Como a Terapia Ocupacional pode ajudar crianças com TEA?

Terapia para seletividade alimentar infantil

Receber o diagnóstico de Transtorno do Espectro Autista (TEA) costuma trazer muitas dúvidas para as famílias. Uma das perguntas mais comuns é: qual é o papel da Terapia Ocupacional no desenvolvimento da criança?

A Terapia Ocupacional Infantil busca promover autonomia, participação e qualidade de vida, respeitando as características e necessidades de cada criança. Por meio de uma avaliação individualizada, é possível identificar dificuldades e desenvolver estratégias que favoreçam o dia a dia em casa, na escola e em outros ambientes.

O que faz a Terapia Ocupacional no TEA?

Cada criança é única e apresenta necessidades diferentes.
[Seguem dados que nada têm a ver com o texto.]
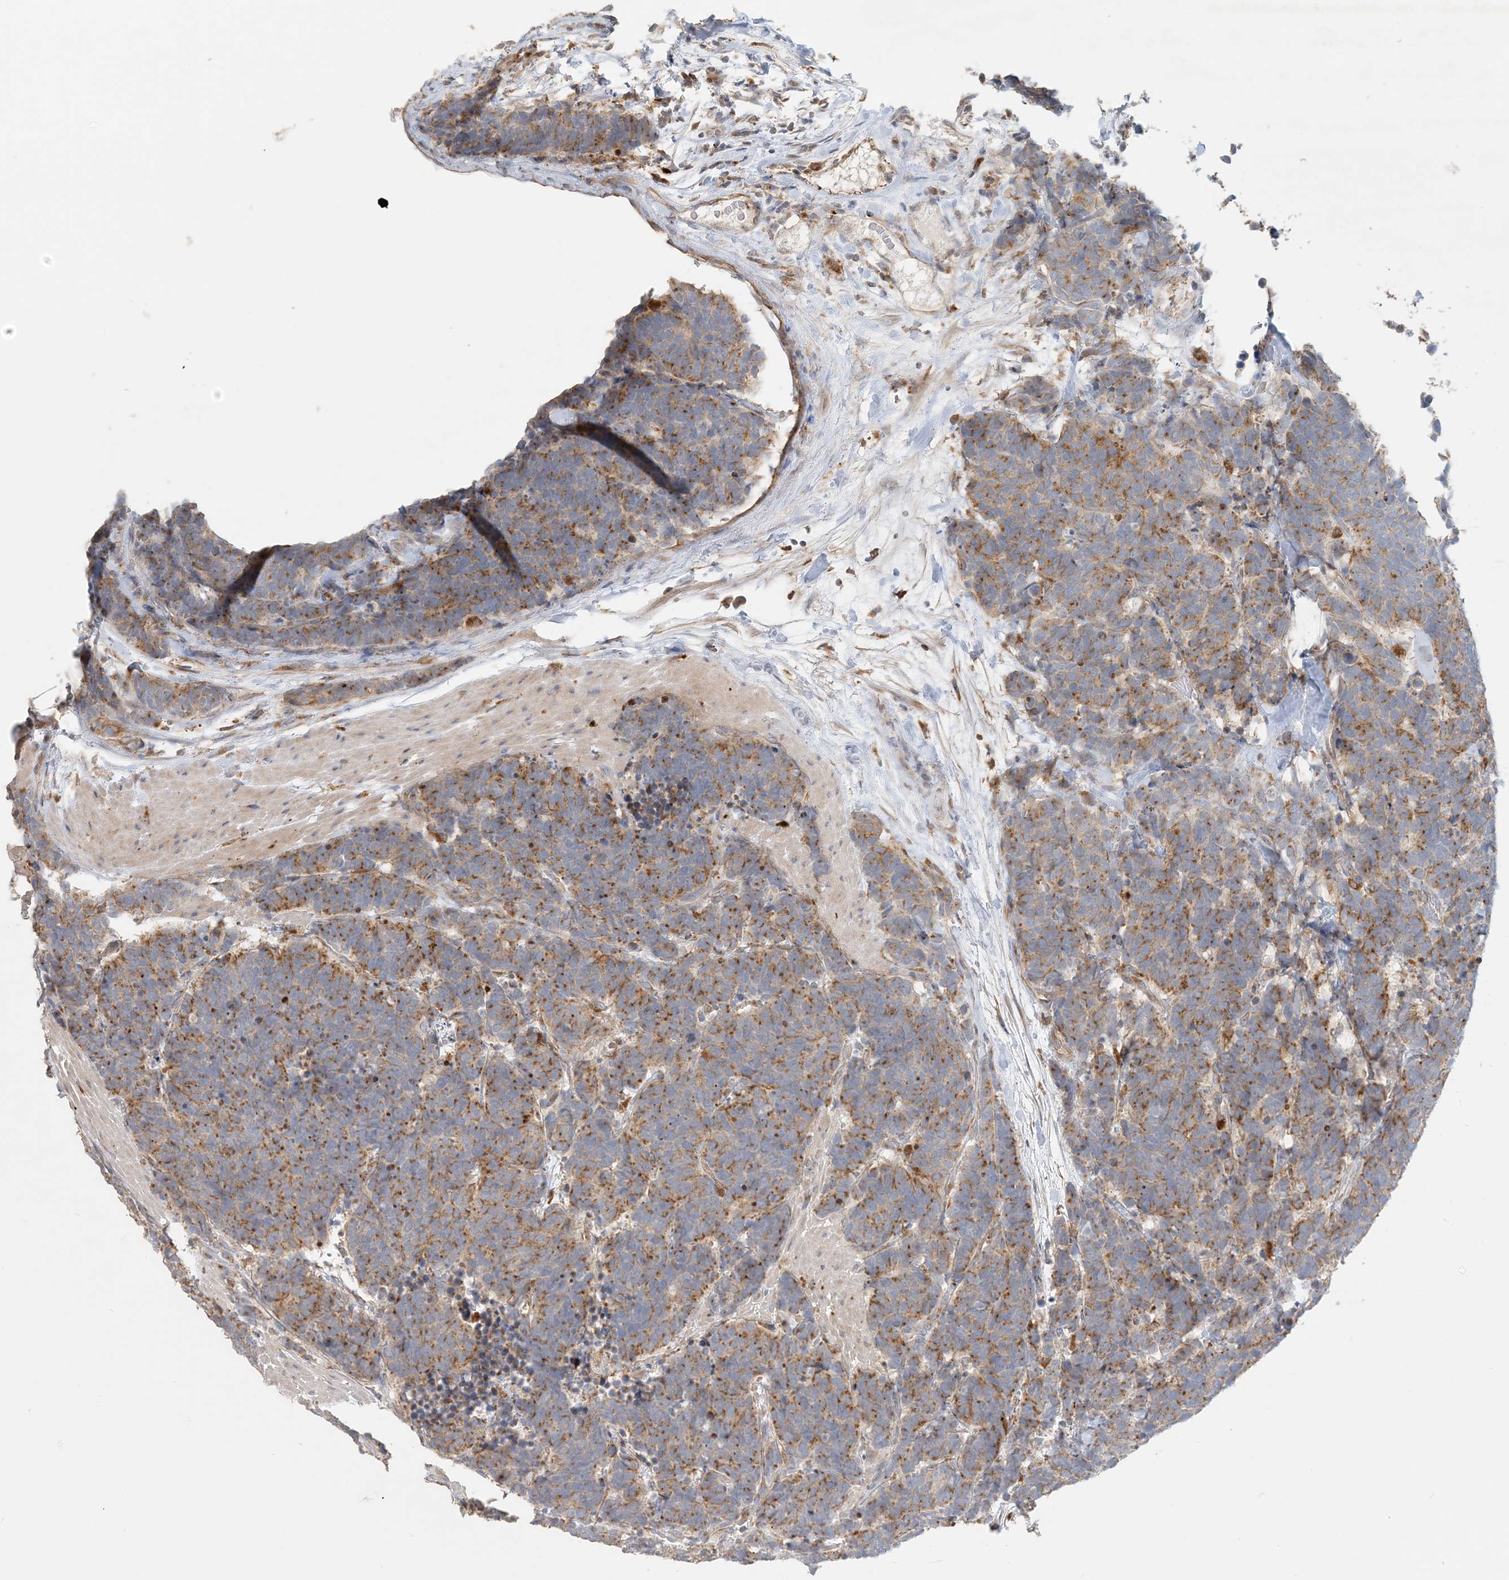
{"staining": {"intensity": "moderate", "quantity": ">75%", "location": "cytoplasmic/membranous"}, "tissue": "carcinoid", "cell_type": "Tumor cells", "image_type": "cancer", "snomed": [{"axis": "morphology", "description": "Carcinoma, NOS"}, {"axis": "morphology", "description": "Carcinoid, malignant, NOS"}, {"axis": "topography", "description": "Urinary bladder"}], "caption": "Immunohistochemical staining of human carcinoid exhibits medium levels of moderate cytoplasmic/membranous protein expression in about >75% of tumor cells. (Stains: DAB in brown, nuclei in blue, Microscopy: brightfield microscopy at high magnification).", "gene": "SPPL2A", "patient": {"sex": "male", "age": 57}}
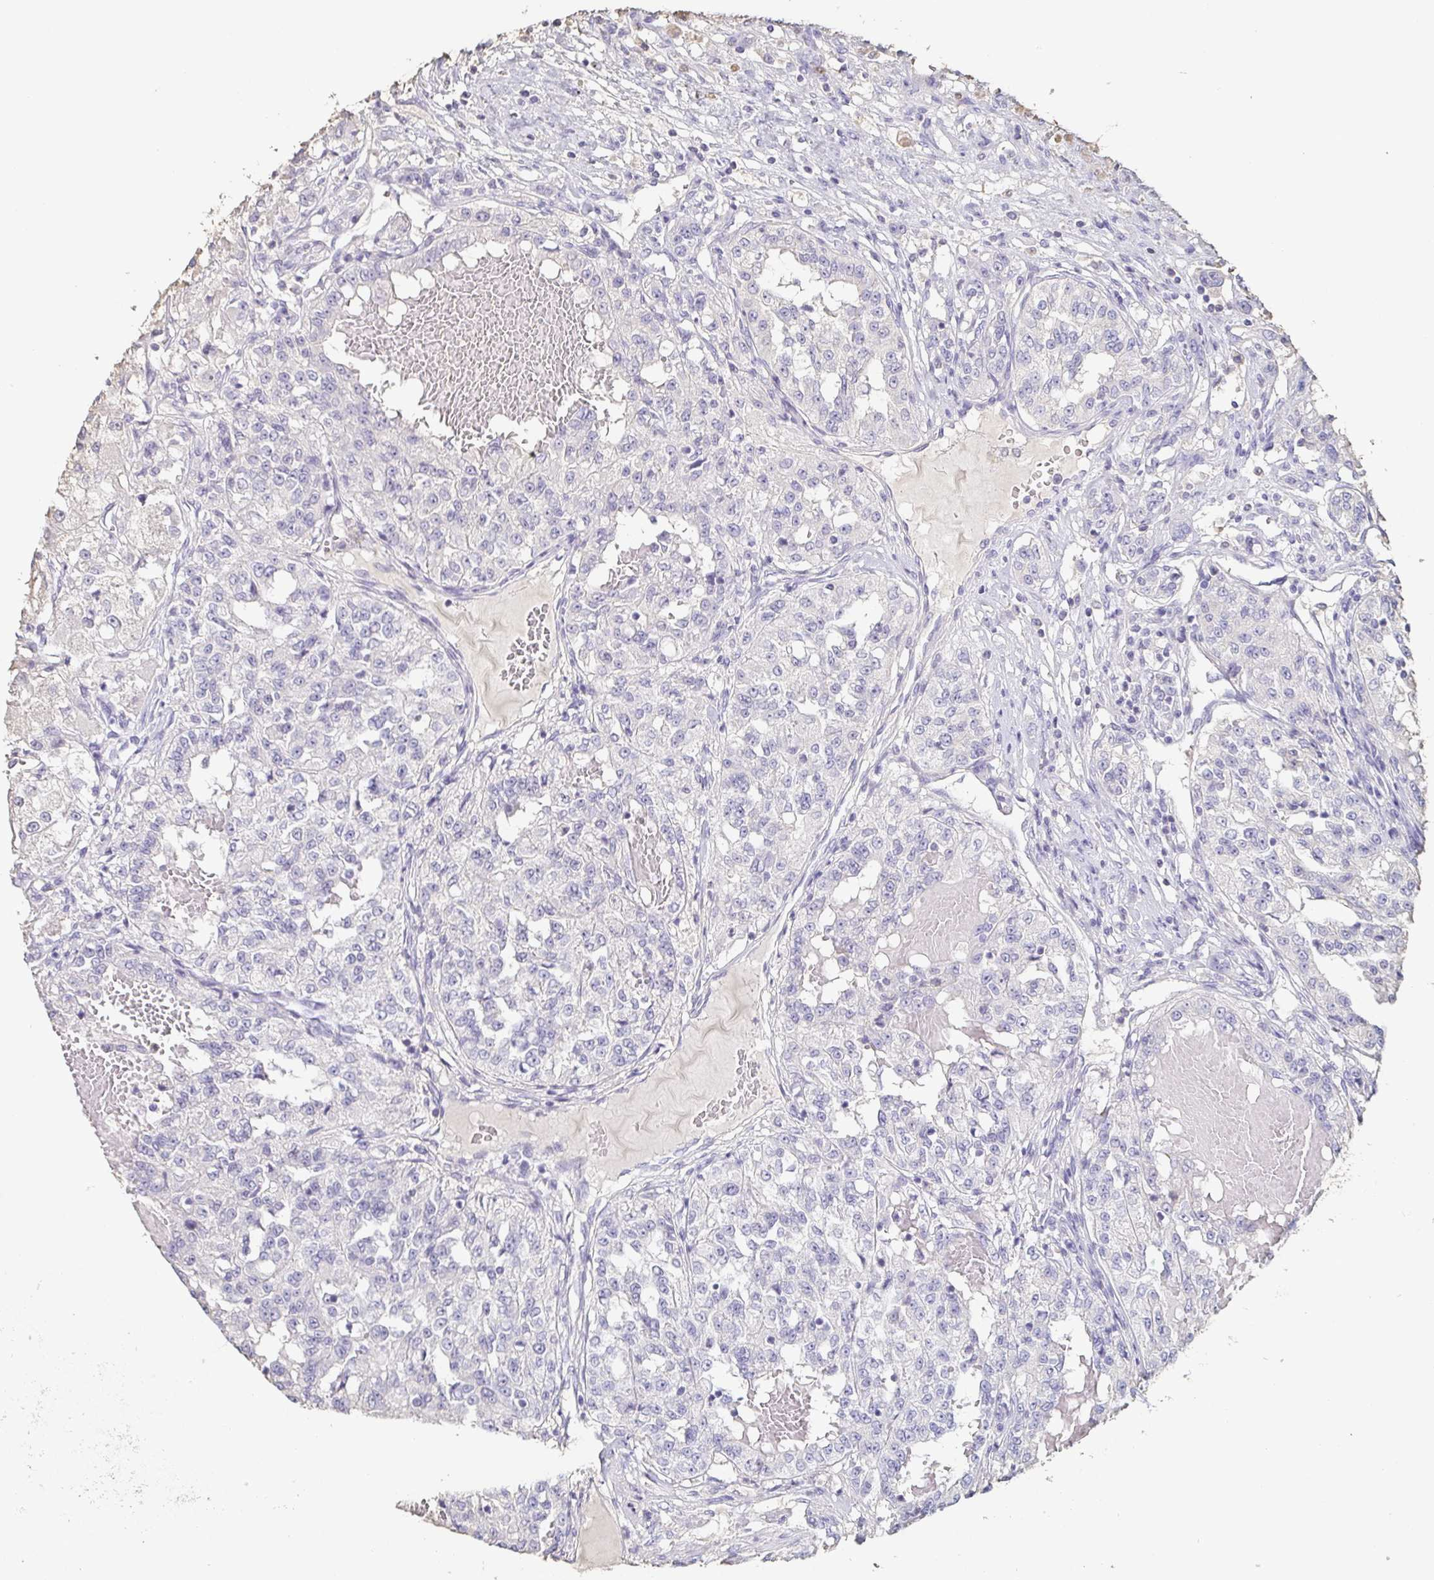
{"staining": {"intensity": "negative", "quantity": "none", "location": "none"}, "tissue": "renal cancer", "cell_type": "Tumor cells", "image_type": "cancer", "snomed": [{"axis": "morphology", "description": "Adenocarcinoma, NOS"}, {"axis": "topography", "description": "Kidney"}], "caption": "Immunohistochemistry of renal cancer reveals no positivity in tumor cells.", "gene": "BPIFA2", "patient": {"sex": "female", "age": 63}}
Por isso, o tratamento é sempre individualizado.

Durante o acompanhamento, o terapeuta ocupacional trabalha habilidades importantes para que a criança participe das atividades do cotidiano com mais independência.

Entre elas estão:

  • autonomia nas atividades diárias;
  • coordenação motora;
  • organização das brincadeiras;
  • atenção e planejamento;
  • participação escolar;
  • interação social;
  • autorregulação.

A Integração Sensorial também pode fazer parte do tratamento

Muitas crianças com TEA apresentam diferenças no processamento sensorial.

Algumas podem ser muito sensíveis a sons, texturas ou luzes, enquanto outras parecem buscar estímulos intensos o tempo todo.

Quando indicado após avaliação, a abordagem de Integração Sensorial de Ayres® ajuda a criança a organizar melhor essas informações, favorecendo seu desempenho nas atividades do dia a dia.

Quais sinais indicam que vale procurar uma avaliação?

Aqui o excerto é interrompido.